A mulher, em Pedro Barroso, sempre foi tema de veneração nas suas letras, na sua música, até na sua expressão corporal quando se lhes vergava com admiração. A mulher, enquanto arquétipo de beleza, de sensualidade, de sedução, de veneração, foi sempre para Pedro Barroso uma ‘Menina dos Olhos d'Água’. Ironia ter escolhido o mês da mulher para partir. Esta canção, a canção mais obrigatória na sua carreira, é das criações mais perfeitas do trovador apaixonado, contemplativo e inspirado. Palavras cirúrgicas, sem um tom fora do lugar, sem uma sílaba fora do lugar.

Se D. Dinis não tivesse sido precursor das cantigas de amigo, Pedro Barroso ter-se-ia encarregado de as criar. Nele, ainda que estando séculos de poesia entranhados nas veias, corria o sangue dos que olham para o passado, sentam-se no presente mas sobretudo olham o futuro e o agitam. Pedro Barroso foi um homem de cada um dos tempos por que passou e naqueles em que viveu – um homem que se apaixonava com a mesma verve com que se desapaixonava. Um homem que lutou por Portugal, pelos portugueses, mas que disse durante 40 anos que não tinha sido para isto que cultivara o sonho da portugalidade.

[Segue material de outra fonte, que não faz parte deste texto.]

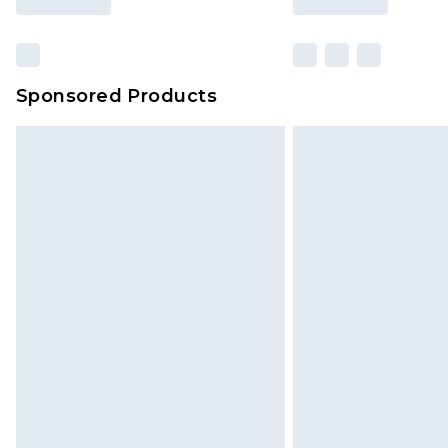
Find out more
Sponsored Products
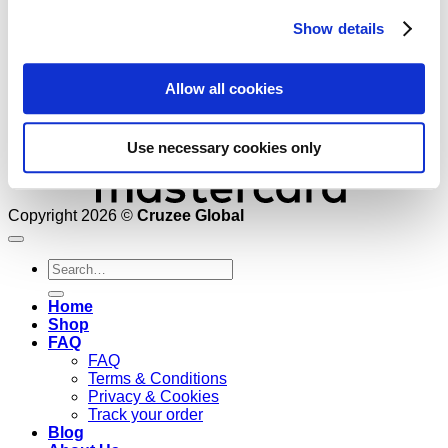
Show details
Allow all cookies
Use necessary cookies only
Copyright 2026 ©
Cruzee Global
Search
for:
Home
Shop
FAQ
FAQ
Terms & Conditions
Privacy & Cookies
Track your order
Blog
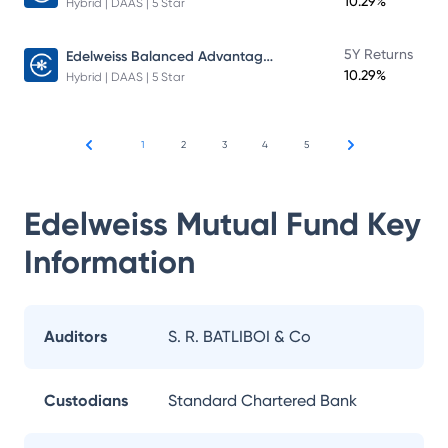
10.29%
Hybrid | DAAS | 5 Star
Edelweiss Balanced Advantage Fund
5Y Returns
10.29%
Hybrid | DAAS | 5 Star
1
2
3
4
5
Edelweiss Mutual Fund
Key
Information
Auditors
S. R. BATLIBOI & Co
Custodians
Standard Chartered Bank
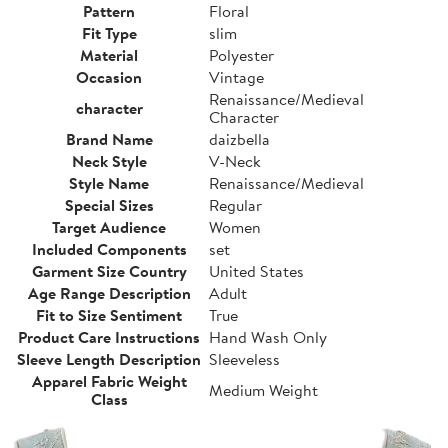
Pattern
Floral
Fit Type
slim
Material
Polyester
Occasion
Vintage
Renaissance/Medieval
character
Character
Brand Name
daizbella
Neck Style
V-Neck
Style Name
Renaissance/Medieval
Special Sizes
Regular
Target Audience
Women
Included Components
set
Garment Size Country
United States
Age Range Description
Adult
Fit to Size Sentiment
True
Product Care Instructions
Hand Wash Only
Sleeve Length Description
Sleeveless
Apparel Fabric Weight
Medium Weight
Class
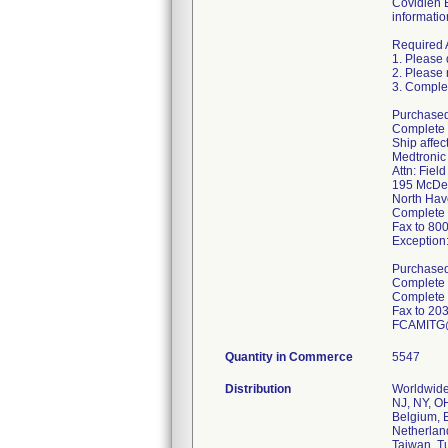
Covidien 
informatio
Required 
1. Please 
2. Please 
3. Complet
Purchased 
Complete 
Ship affe
Medtronic
Attn: Fiel
195 McDe
North Ha
Complete 
Fax to 80
Exception
Purchased 
Complete a
Complete 
Fax to 20
FCAMITG@
Quantity in Commerce
5547
Distribution
Worldwide 
NJ, NY, OH
Belgium, B
Netherland
Taiwan, T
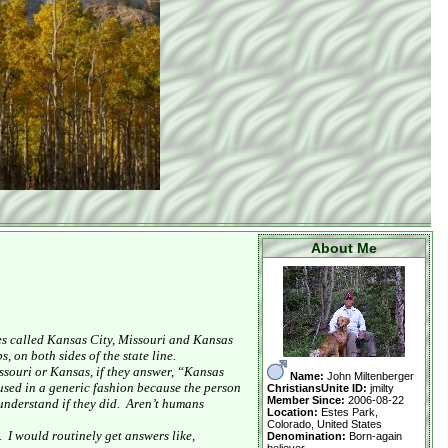
About Me
es called
Kansas City
,
Missouri
and
Kansas
, on both sides of the state line.
ssouri
or
Kansas
, if they answer, “
Kansas
Name:
John Miltenberger
used in a generic fashion because the person
ChristiansUnite ID:
jmilty
Member Since:
2006-08-22
understand if they did.
Aren’t humans
Location:
Estes Park,
Colorado, United States
.
I would routinely get answers like,
Denomination:
Born-again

Um homem que cultivou a revolução, o inconformismo, a luta, a indignação – sobretudo na consciência das pessoas, de todas as pessoas, de todos os portugueses. E, não o tendo conseguido, passou a pertencer onde queria pertencer: ao nicho, ao público menos padronizado, aos que pugnam por uma indignação começada mais pela substância e menos pela aparência. Trovador mainstream? A sua mensagem perpassa o sucesso que pudesse alguma vez ter tido.

Se pudesse voltar atrás? Decerto continuaria a usar a palavra como arma. Decerto se voltaria a indignar. Decerto teria chamado, como chamou, para tocar consigo os melhores músicos, reinventando as suas criações com arranjos cada vez mais belos. Decerto teria sido, como foi, um grande português. Decerto teria feito tudo da mesma forma – porque era convicto de que era essa a fórmula certa de ser um trovador com a arma certa. Lutando pelo seu país.

Pedro Barroso nunca quis olhar para si. Deixou a sua obra e quis que olhássemos para ela – então, agora e no futuro. Quis que gostássemos de gostar – não dele, mas das suas palavras, das suas cantigas, das suas criações. É esse o seu legado. O único que quis deixar. Ao escutarmo-lo, olhá-lo-emos olhos nos olhos, como nos fez a nós, e diremos: valeu a pena, Pedro Barroso. Obrigado.

Aprendi nos 'esteiros' com Soeiro
E aprendi na 'fanga' com Redol
Tenho no rio grande o mundo inteiro
E sinto o mundo inteiro no teu colo

Ouvir também: 'Cantarei' (1982). Todo o poema poderia ser o seu epitáfio.